TEXTE SOURCE:

__________________________________________________

À en croire les dirigeants occidentaux, le régime syrien serait au
bord du précipice. Celui-ci serait "proche de l’effondrement (...) ce
n’est qu’une question de temps", a déclaré le 13 décembre le secrétaire
général de l’Otan, Anders Fogh Rasmussen. "La fin se rapproche pour
Bachar el-Assad", a renchéri dimanche Laurent Fabius. "Vous avez vu,
même si c’est controversé, que même les Russes l’envisagent", a ajouté
le chef de la diplomatie française.
En effet, même à Moscou, pourtant allié indéfectible de Damas, le
vice-ministre russe des Affaires étrangères, Mikhaïl Bogdanov, a annoncé
que le régime syrien perdait "de plus en plus" le contrôle du pays et
qu’une victoire de l’opposition dans ce conflit n’est pas à exclure. Le
responsable russe avait ensuite été sévèrement repris par le Kremlin.
Diplomatiquement, cela se traduit par un démenti du ministère russe des
Affaires étrangères, affirmant que la Russie n’avait "jamais changé et
ne changera jamais sa position".
"Cela fait un an et demi, soit depuis avril 2011, que l’on entend les
responsables occidentaux annoncer la fin proche de Bachar el-Assad",
rappelle Rami Abdul Rahmane, directeur de l’Observatoire syrien des
droits de l’homme, une ONG basée à Londres et disposant d’un vaste
réseau d’observateurs et de militants en Syrie. "Or, le régime syrien
pouvant se reposer sur une armée de 400 000 soldats et sur 200 000
agents de sécurité, en sachant qu’environ 50 000 d’entre eux ont été
arrêtés, blessés ou tués par l’opposition, il reste encore à Bachar
el-Assad au moins 400 000 hommes", estime le militant syrien.

__________________________________________________

DONNÉES FOURNIES:
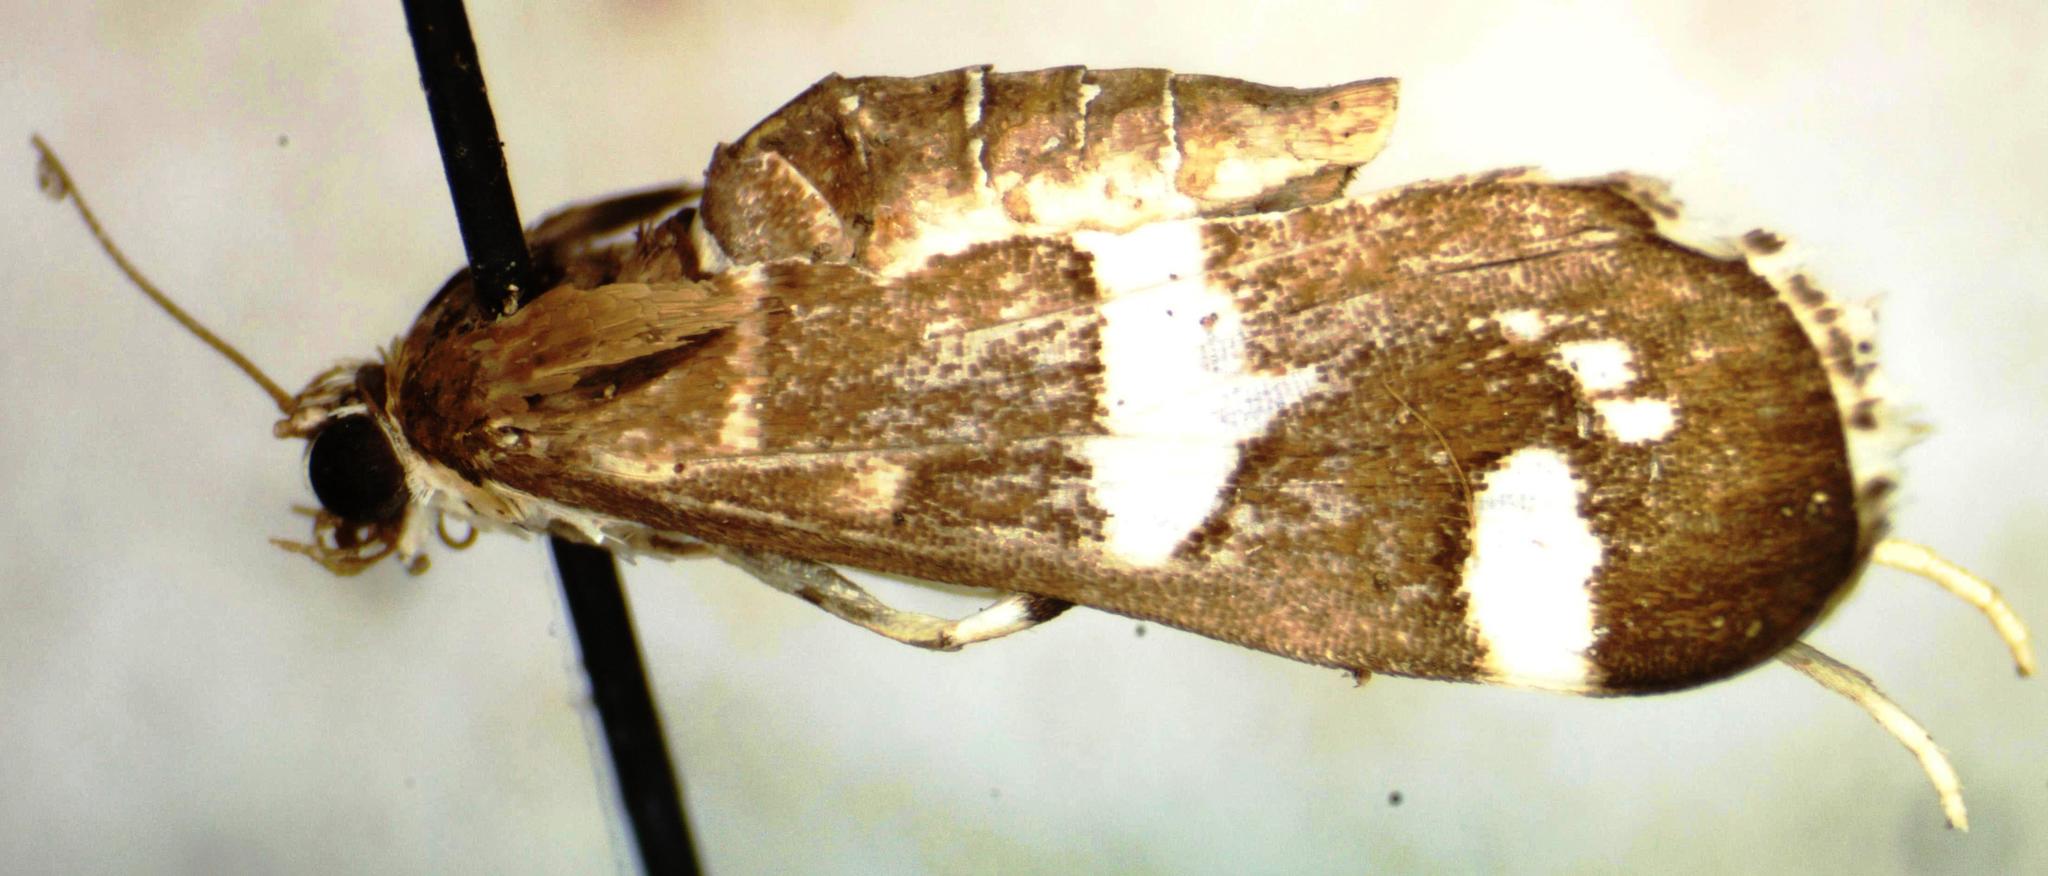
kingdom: Animalia
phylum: Arthropoda
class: Insecta
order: Lepidoptera
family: Crambidae
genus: Spoladea
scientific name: Spoladea recurvalis
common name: Beet webworm moth
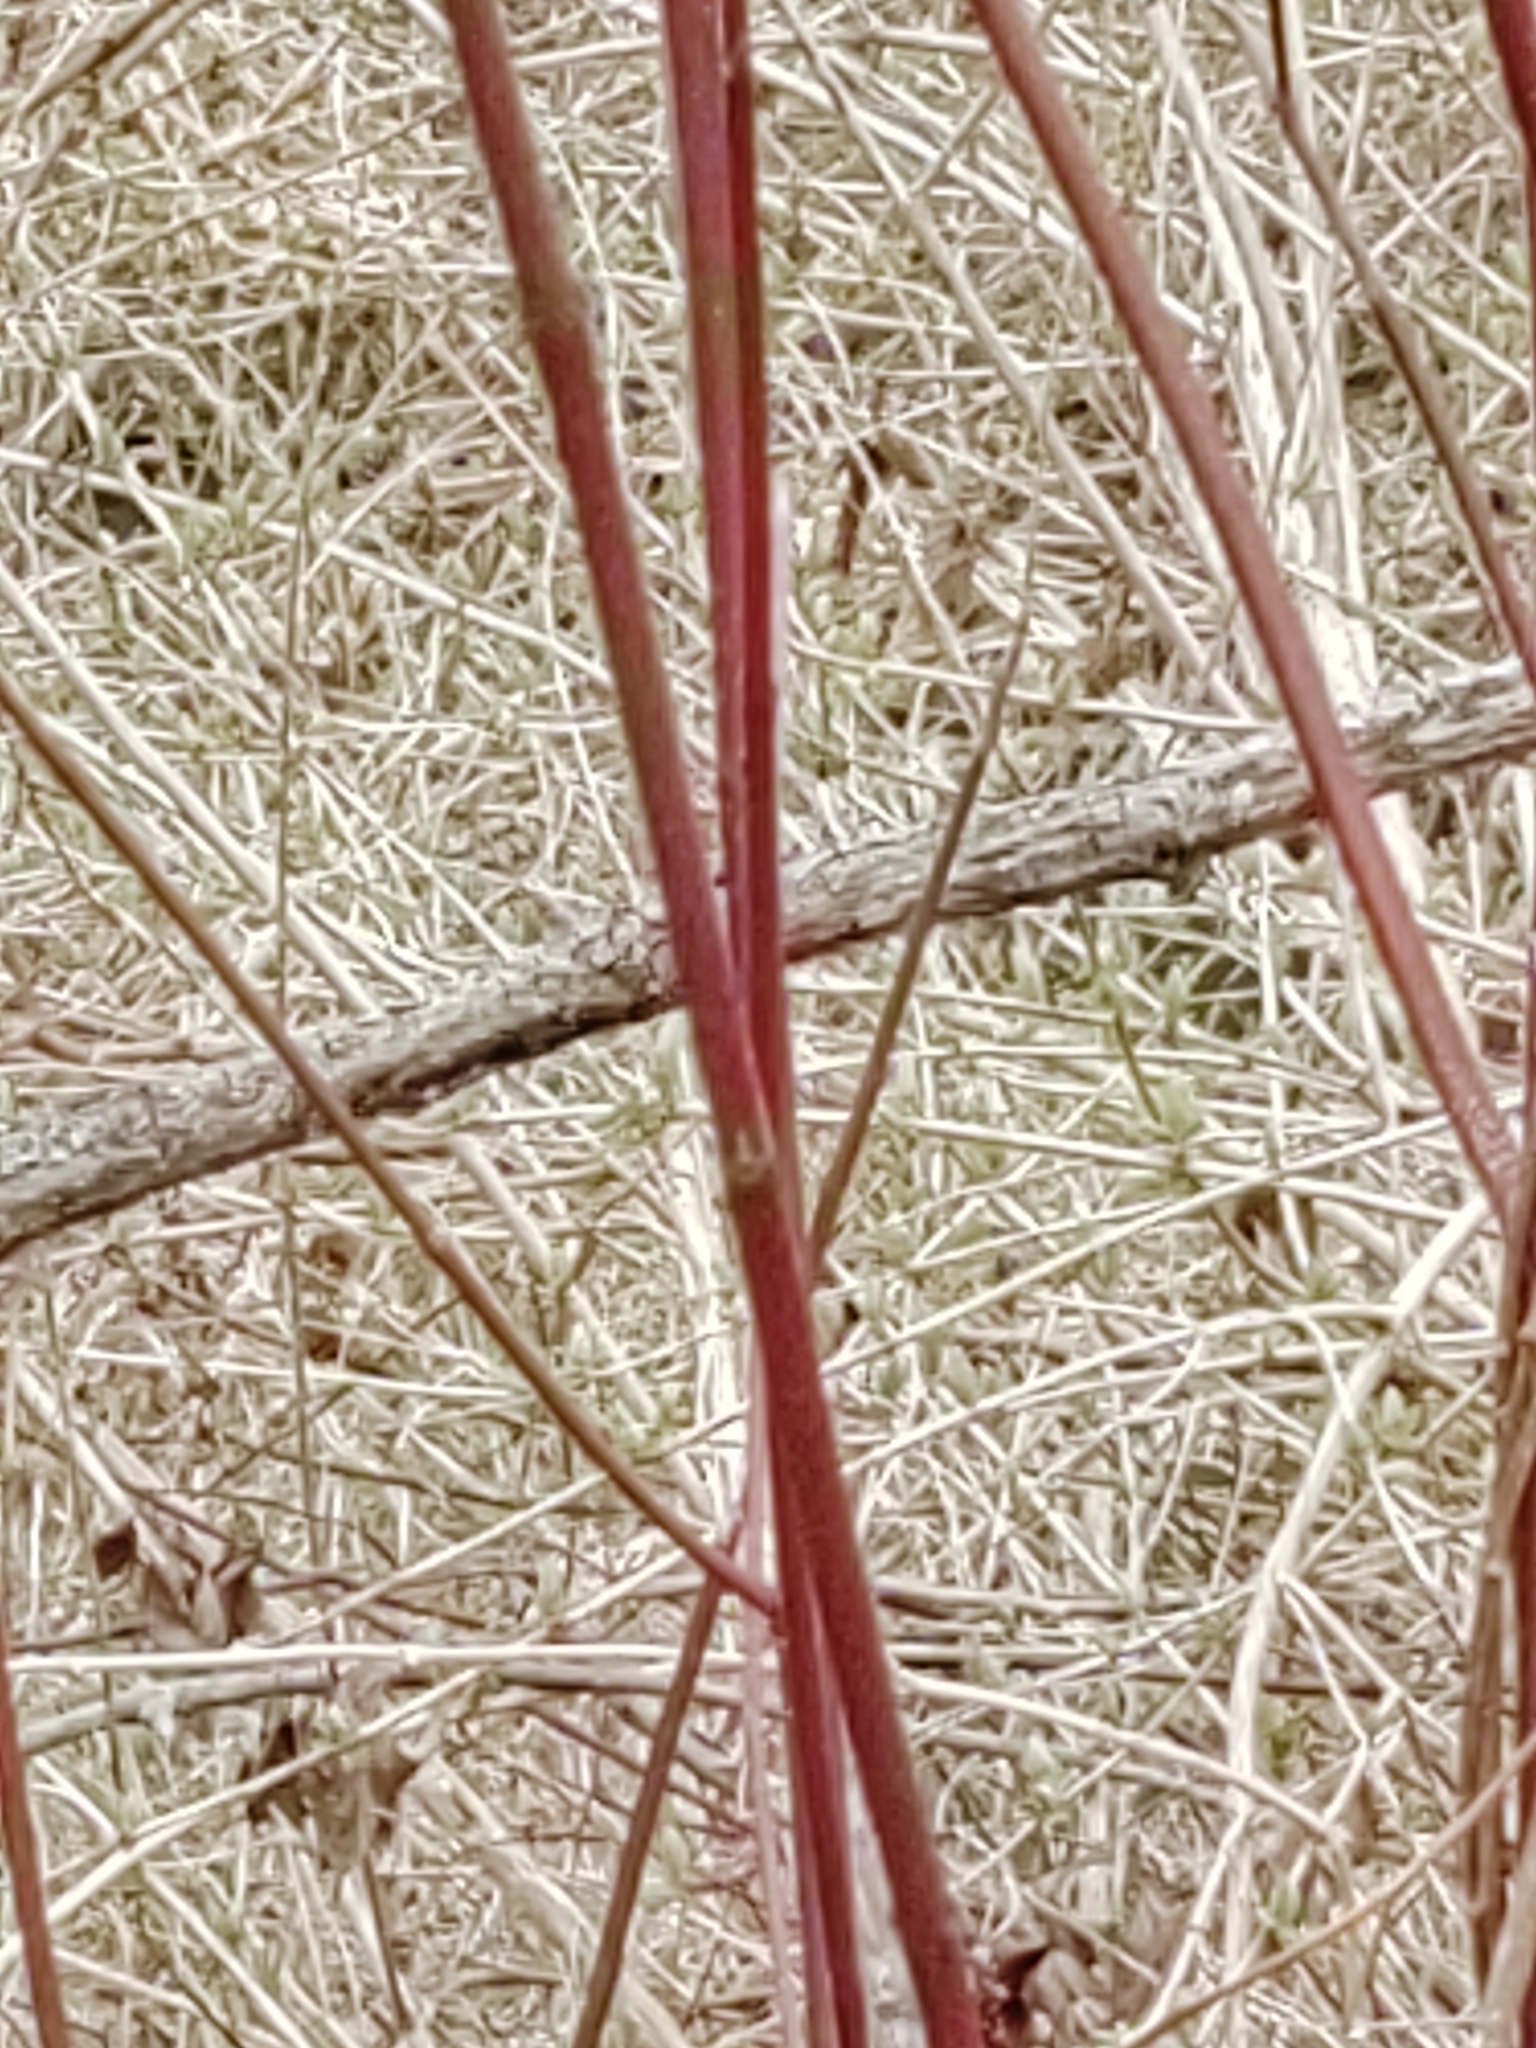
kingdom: Plantae
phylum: Tracheophyta
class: Magnoliopsida
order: Cornales
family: Cornaceae
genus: Cornus
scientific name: Cornus sericea
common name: Red-osier dogwood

__________________________________________________

TRAVAIL À FAIRE:
A. D'après l'article sur le régime syrien, quel organisme Rami Abdul Rahmane dirige-t-il ?
B. Recopiez le passage de l'article sur le régime syrien qui va de « Diplomatiquement, cela se » jusqu'à « le militant syrien. » inclus.
Pour répondre, servez-vous seulement de l'article sur le régime syrien, pas de la liste.

RÉPONSES:
A. L'Observatoire syrien des droits de l'homme, une ONG basée à Londres.

B.
Diplomatiquement, cela se traduit par un démenti du ministère russe des
Affaires étrangères, affirmant que la Russie n’avait "jamais changé et
ne changera jamais sa position".
"Cela fait un an et demi, soit depuis avril 2011, que l’on entend les
responsables occidentaux annoncer la fin proche de Bachar el-Assad",
rappelle Rami Abdul Rahmane, directeur de l’Observatoire syrien des
droits de l’homme, une ONG basée à Londres et disposant d’un vaste
réseau d’observateurs et de militants en Syrie. "Or, le régime syrien
pouvant se reposer sur une armée de 400 000 soldats et sur 200 000
agents de sécurité, en sachant qu’environ 50 000 d’entre eux ont été
arrêtés, blessés ou tués par l’opposition, il reste encore à Bachar
el-Assad au moins 400 000 hommes", estime le militant syrien.